_PROBLEM DETAILS_. Output exactly the line containing "Page size: 1500x938." and each line after it through the last line of the records, and nothing else.

_RECORDS FOR PROCESSING_.
* * * * * * * * *

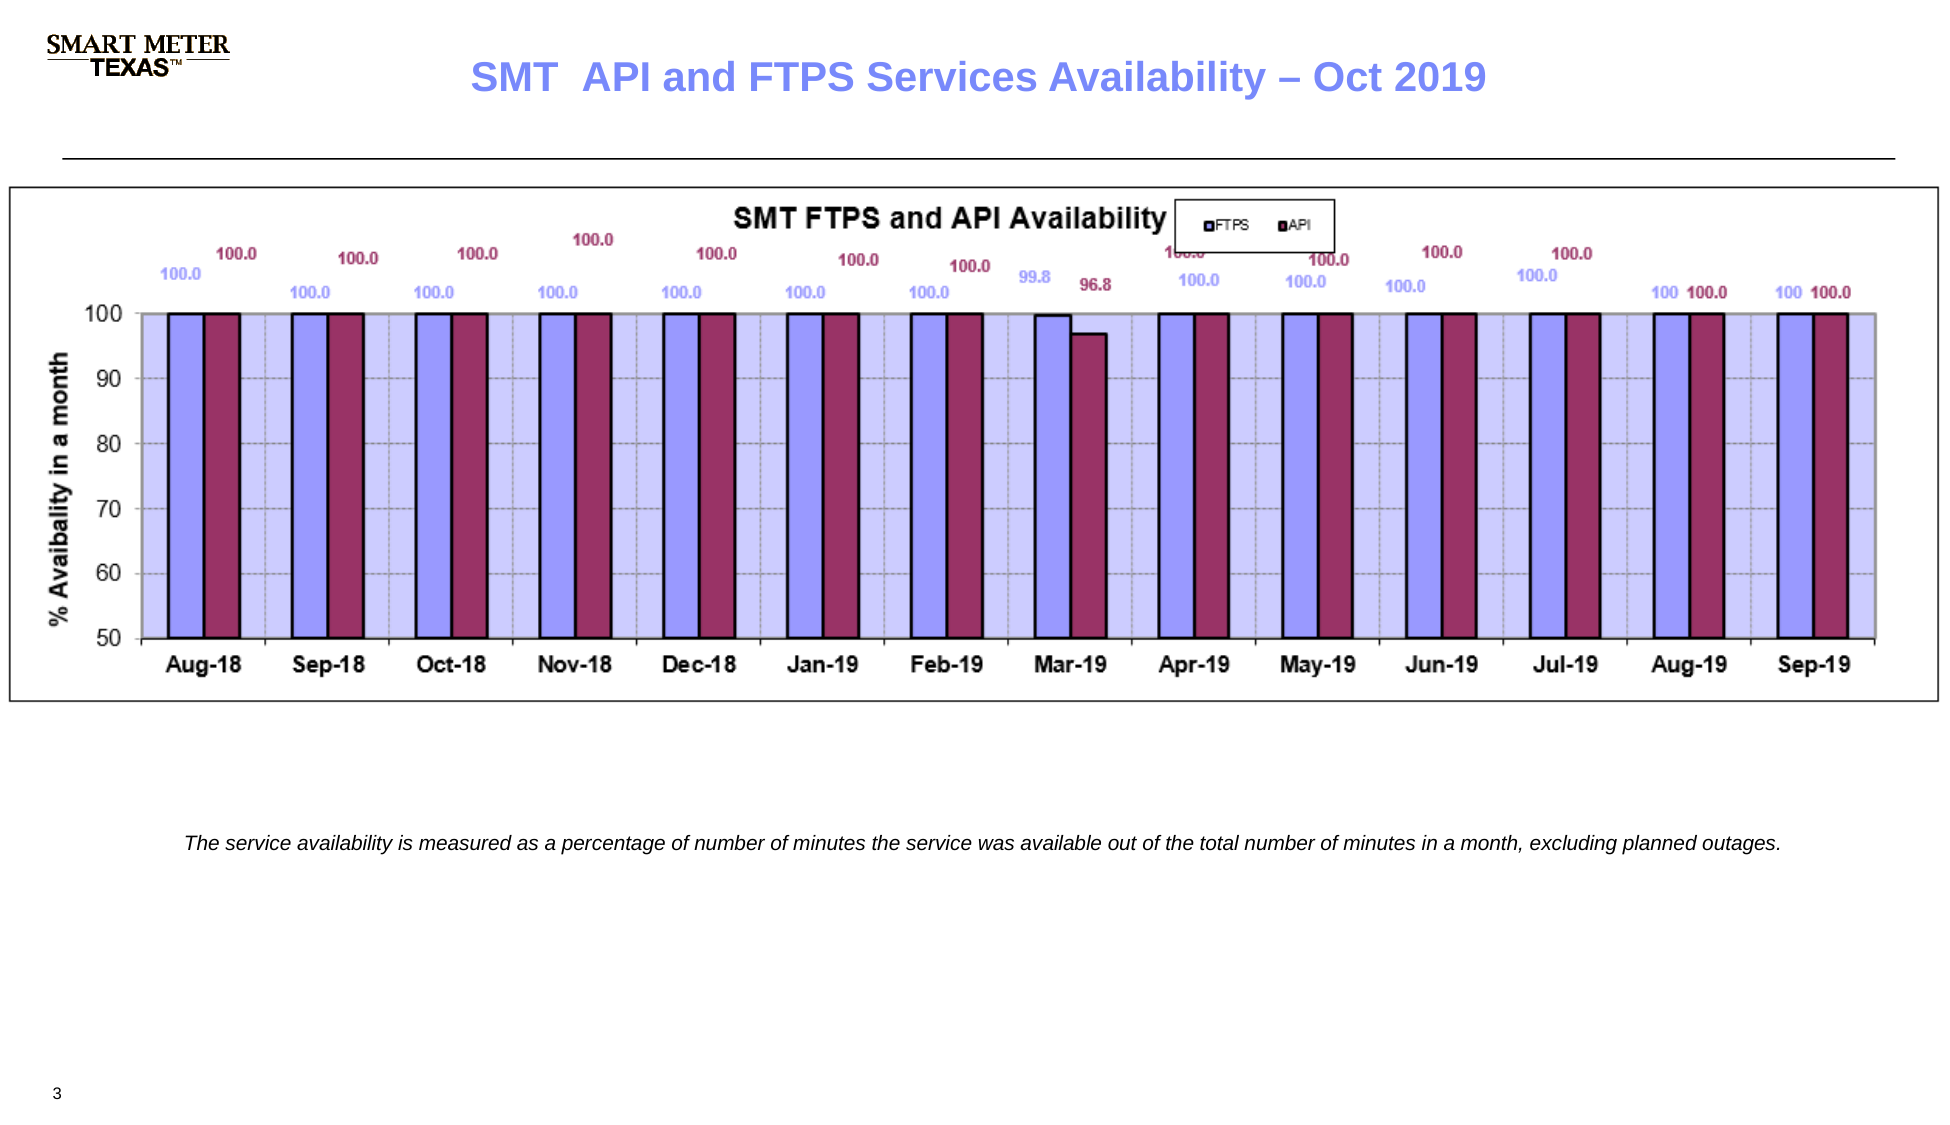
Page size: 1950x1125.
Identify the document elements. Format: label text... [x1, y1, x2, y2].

text_box SMT API and FTPS Services Availability – Oct 2019 [237, 37, 1825, 120]
picture [0, 176, 1950, 713]
picture [33, 24, 238, 84]
text_box The service availability is measured as a percentage of number of minutes the service was available out of the total number of minutes in a month, excluding planned outages. [169, 822, 1820, 863]
slide_number 3 [37, 1074, 116, 1106]
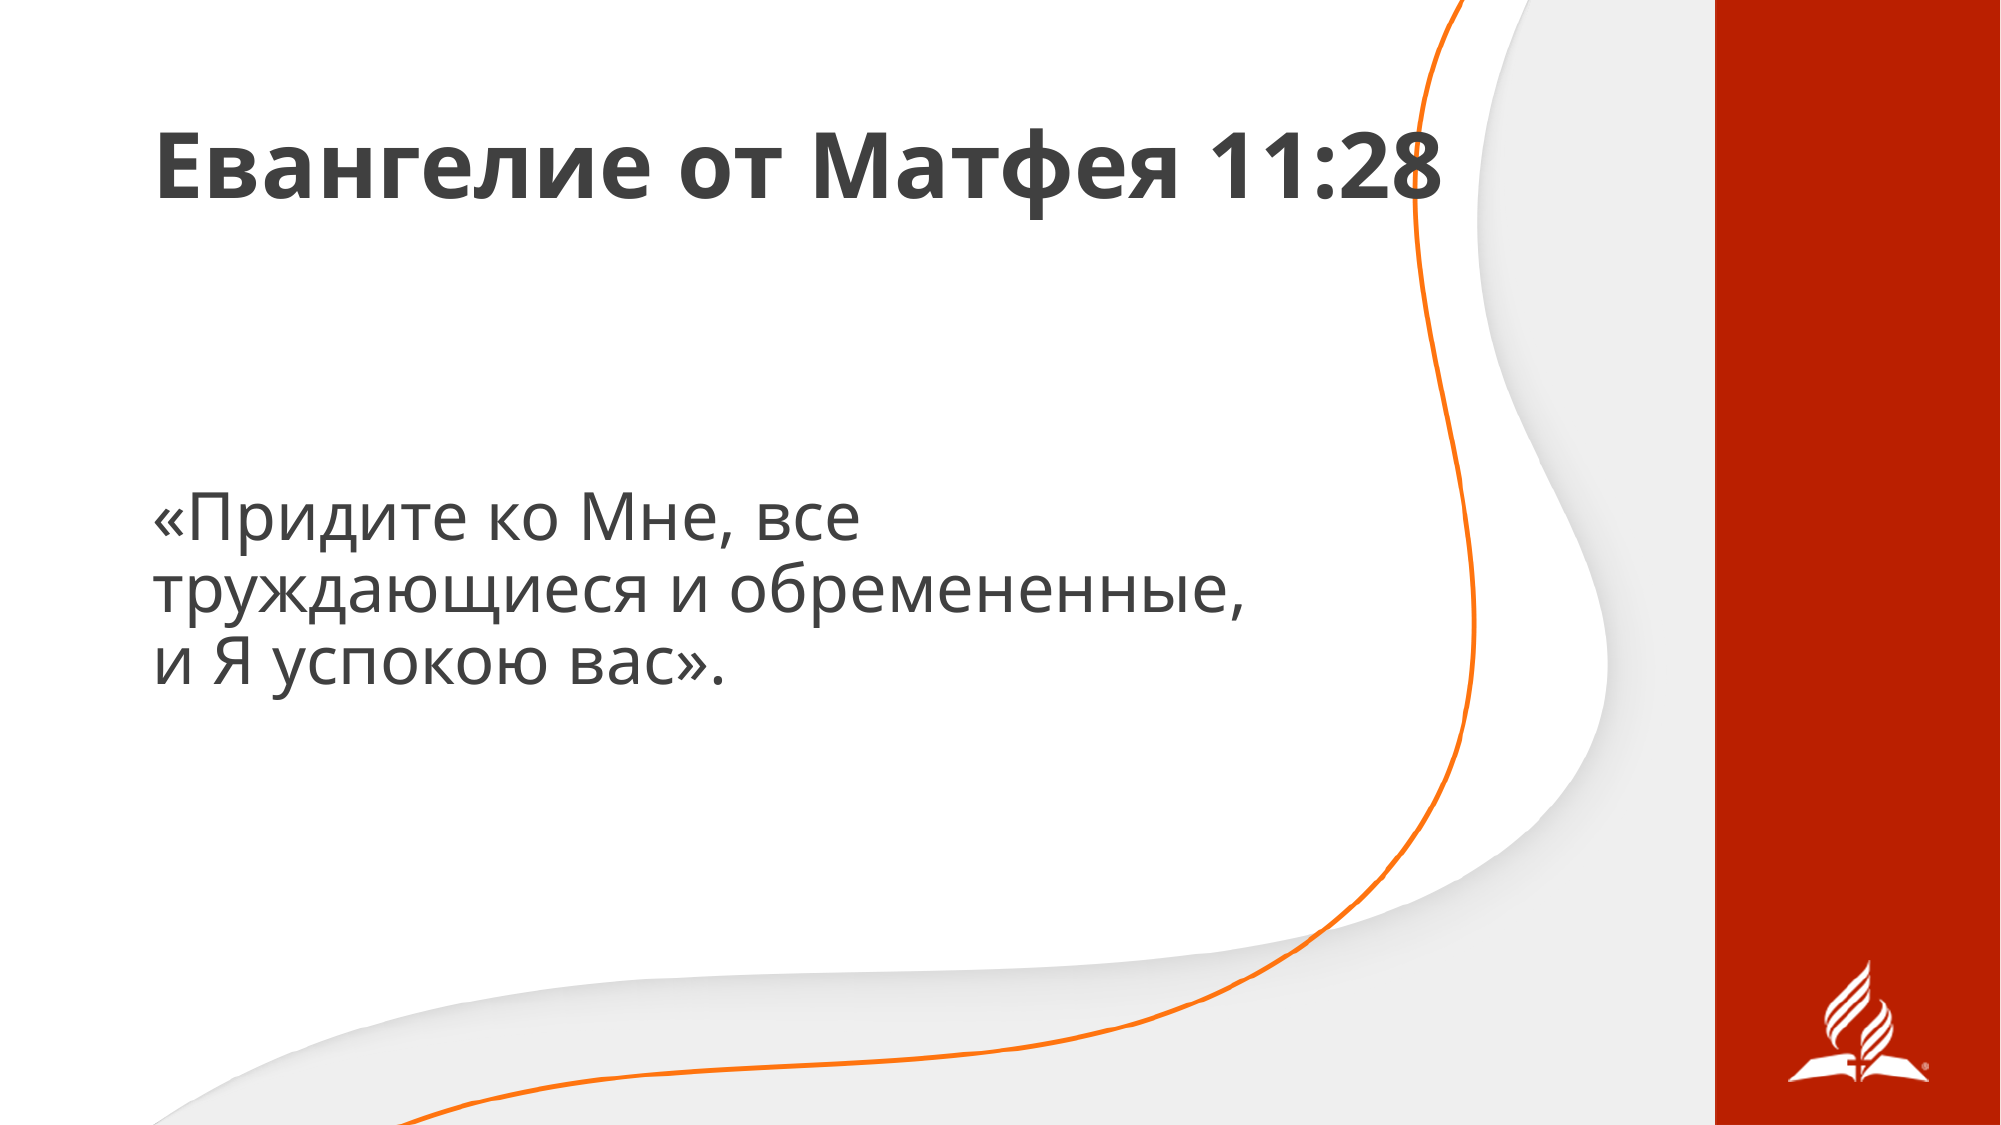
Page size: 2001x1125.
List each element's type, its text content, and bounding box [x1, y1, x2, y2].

picture [0, 0, 2001, 1125]
title Евангелие от Матфея 11:28 [137, 59, 1659, 278]
list «Придите ко Мне, все труждающиеся и обремененные, и Я успокою вас». [137, 252, 1346, 929]
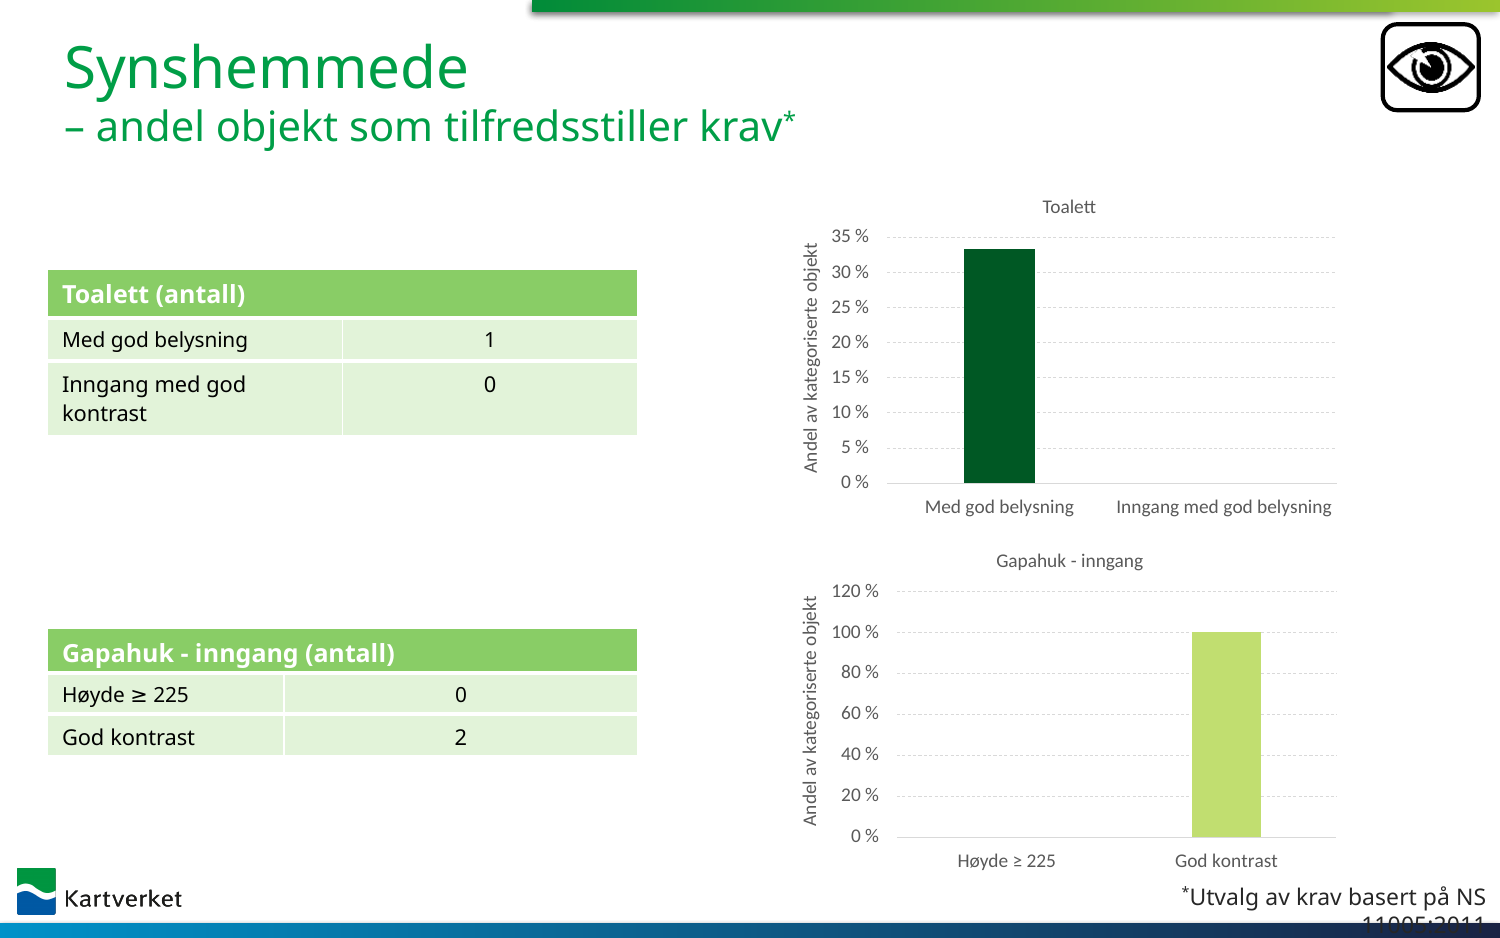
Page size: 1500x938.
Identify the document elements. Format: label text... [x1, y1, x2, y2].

table_cell 0 [285, 675, 637, 712]
table_cell 1 [343, 320, 637, 359]
table_cell Med god belysning [48, 320, 342, 359]
table_cell 0 [343, 363, 637, 435]
table_cell Høyde ≥ 225 [48, 675, 283, 712]
picture [791, 541, 1348, 880]
picture [791, 187, 1348, 526]
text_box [1382, 24, 1480, 111]
table_cell God kontrast [48, 716, 283, 755]
table_header Toalett (antall) [48, 270, 637, 316]
table_cell 2 [285, 716, 637, 755]
table_header Gapahuk - inngang (antall) [48, 629, 637, 671]
table_cell Inngang med god kontrast [48, 363, 342, 435]
text_box *Utvalg av krav basert på NS 11005:2011 [1068, 873, 1500, 938]
text_box Synshemmede – andel objekt som tilfredsstiller krav* [49, 24, 1431, 158]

* * * * * * * * *

_COMPLETED EXERCISE_.
Page size: 1500x938.
Identify the document elements. Format: label text... [x1, y1, x2, y2].

table_cell 0 [285, 675, 637, 712]
table_cell 1 [343, 320, 637, 359]
table_cell Med god belysning [48, 320, 342, 359]
table_cell 0 [343, 363, 637, 435]
table_cell Høyde ≥ 225 [48, 675, 283, 712]
picture [791, 541, 1348, 880]
picture [791, 187, 1348, 526]
text_box [1382, 24, 1480, 111]
table_cell God kontrast [48, 716, 283, 755]
table_header Toalett (antall) [48, 270, 637, 316]
table_cell 2 [285, 716, 637, 755]
table_header Gapahuk - inngang (antall) [48, 629, 637, 671]
table_cell Inngang med god kontrast [48, 363, 342, 435]
text_box *Utvalg av krav basert på NS 11005:2011 [1068, 873, 1500, 938]
text_box Synshemmede – andel objekt som tilfredsstiller krav* [49, 24, 1431, 158]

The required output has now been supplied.